— Start of Text —

Buttermilk is one of my favorite ingredients. I love its creaminess and punchy acidity that works well in both savory and sweet applications. I’ve never used it to make pie, but I know that buttermilk pie is a popular Southern dessert that tastes similar to crème brûlée. Traditionally, it’s made with pie crust, but this recipe for Impossible Buttermilk Pie goes a different route—omitting the crust and adding some baking mix to give the crustless pie some structure. Intrigued by this method and the recipe’s 4.5 star rating, I set out to give it a try. Here are my thoughts.

How to Make Buttermilk at Home

How to Make Impossible Buttermilk Pie

The recipe begins by coating a 9-inch pie plate with butter and preheating the oven to 350 degrees F. Next, you whisk sugar, buttermilk, eggs, baking mix, melted butter, and vanilla together in a bowl until creamy. That mixture gets poured into the prepared pie plate and gets baked until the center is set and the top is golden brown, which takes about 30 minutes. After cooling for about five minutes, the pie is ready to slice and serve.

— End of Text —
— Start of Record set —

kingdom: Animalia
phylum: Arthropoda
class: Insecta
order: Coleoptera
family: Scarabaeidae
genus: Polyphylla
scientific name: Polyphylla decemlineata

— End of Record set —
— Start of Record set —

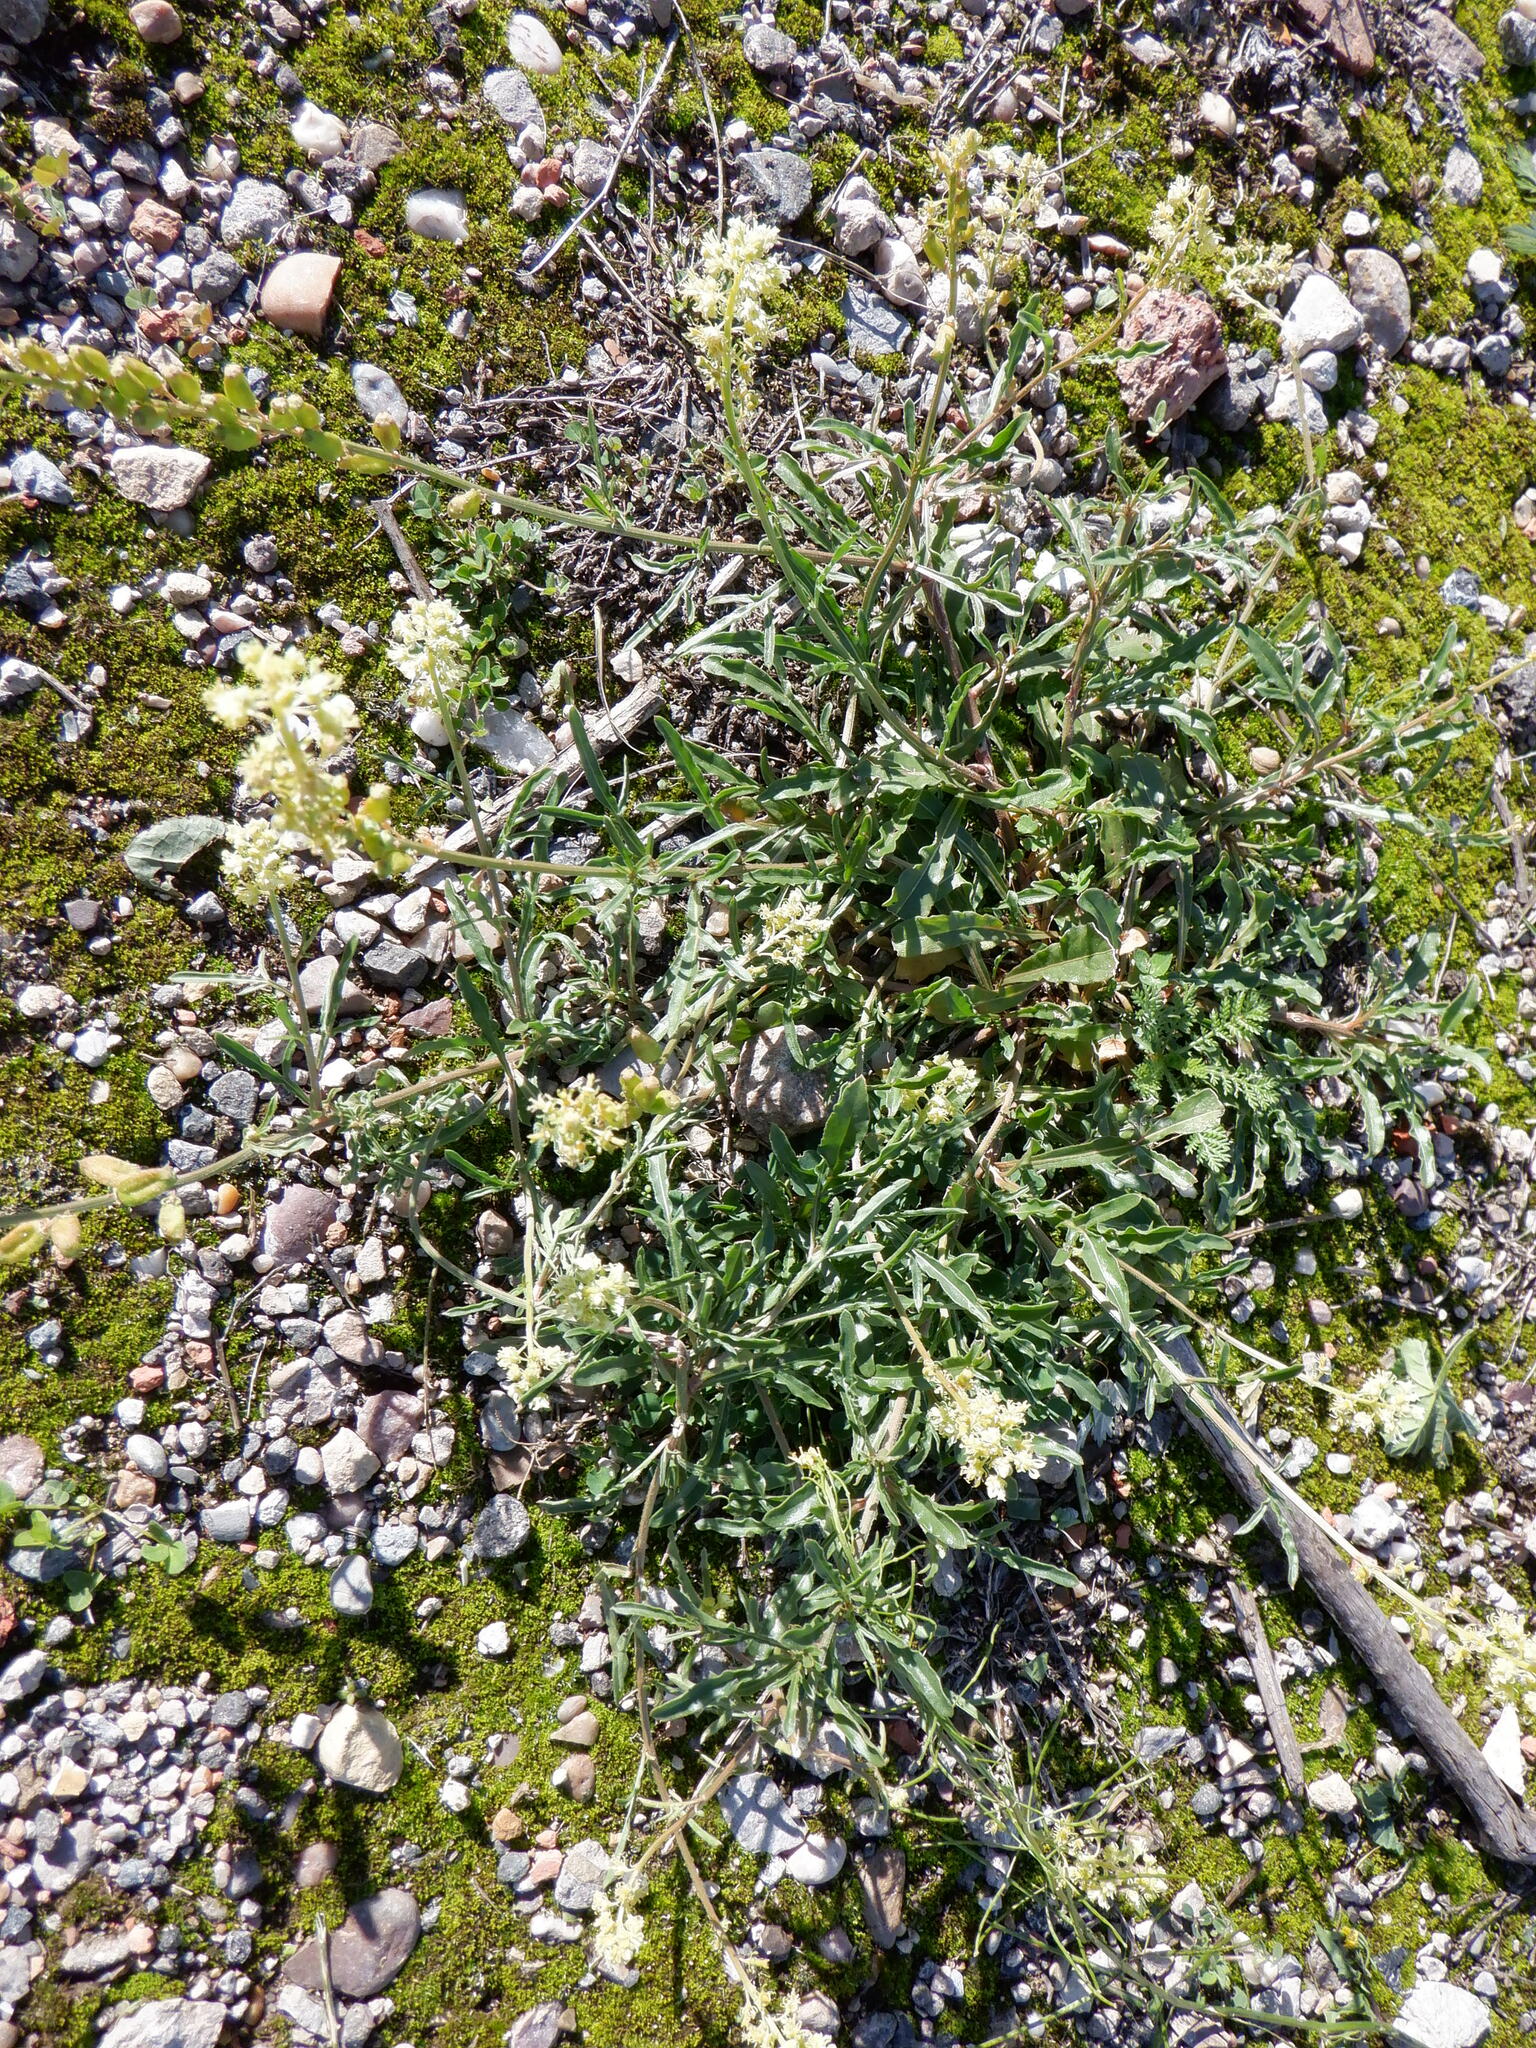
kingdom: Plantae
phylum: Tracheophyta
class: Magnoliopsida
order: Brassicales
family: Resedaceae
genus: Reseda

— End of Record set —
— Start of Record set —

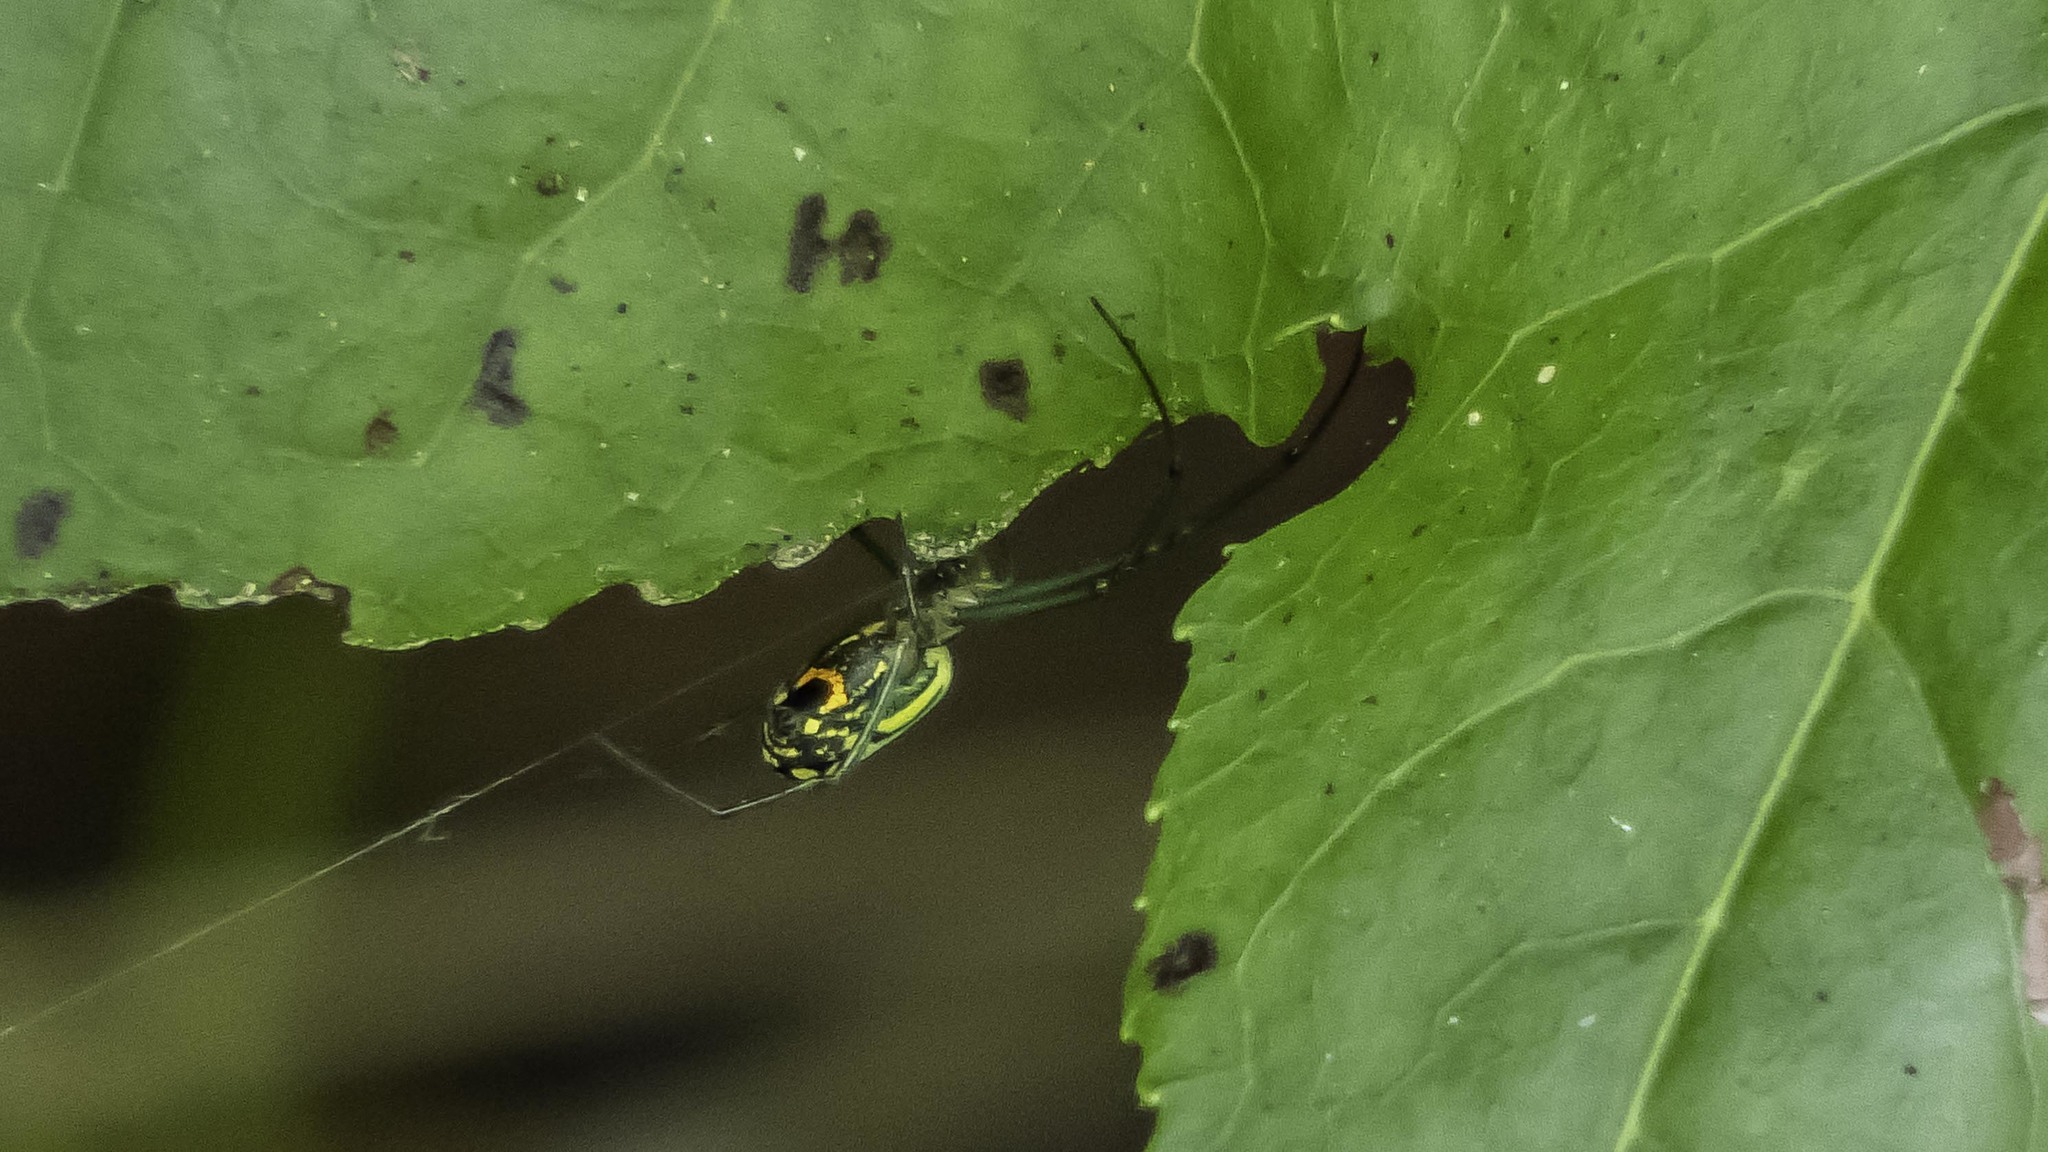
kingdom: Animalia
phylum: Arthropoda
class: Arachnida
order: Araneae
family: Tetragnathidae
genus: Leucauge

— End of Record set —

▶ **What is asked**
1. Could you transcribe the buttermilk pie review, starting at "The recipe begins" and ending at "slice and serve."?
2. What comes next in the buttermilk pie review? Write the following part, picking up after its last sentence.

▶ **Responses to the tasks**
1.
The recipe begins by coating a 9-inch pie plate with butter and preheating the oven to 350 degrees F. Next, you whisk sugar, buttermilk, eggs, baking mix, melted butter, and vanilla together in a bowl until creamy. That mixture gets poured into the prepared pie plate and gets baked until the center is set and the top is golden brown, which takes about 30 minutes. After cooling for about five minutes, the pie is ready to slice and serve.

2.
My Thoughts on Impossible Buttermilk Pie

Sara Haas

The reviewers were right, making this pie is simple and it’s a doable recipe for any novice baker. Many of the ingredients are pantry and refrigerator staples, which also means it could be an easy weeknight dessert.  As for the texture and flavor, I found both to be pleasant. I didn’t miss the crust since my pie came out with a beautiful crispy golden top which offered a bit of texture in contrast to the creamy interior. The flavor was buttery, custardy, and similar to crème brûlée, but a bit sweeter. I served it with fresh fruit and a dollop of whipped cream, and none of my guests complained.

Tips for Making Buttermilk Pie

The pie is delicious, but here are a few suggestions I have after making it:

  • Decrease the sugar. Other reviewers mention this, and I agree, that the pie is overly sweet. Next time, I will cut the sugar down to 1 or 1 1/4 cups instead of the full 1 1/2 cups.
  • Add some spice. The flavor of the pie is simple, which makes it perfect for topping. To make things more interesting, I’d consider adding a teaspoon or two of spices like ground cinnamon, ginger, and nutmeg, and I’d also add more vanilla extract.
  • Toss in a bit of salt. Salt is a flavor enhancer, which would help this pie. Next time, I’ll add 1/4 teaspoon to help bring out the flavor of the buttermilk and other ingredients. 
  • Top it. The pie can be enjoyed plain, but I enjoyed it with fresh fruit topping and the whipped cream. I also love the idea of adding toasted or candied pecans (or other nuts) for a bit of crunch.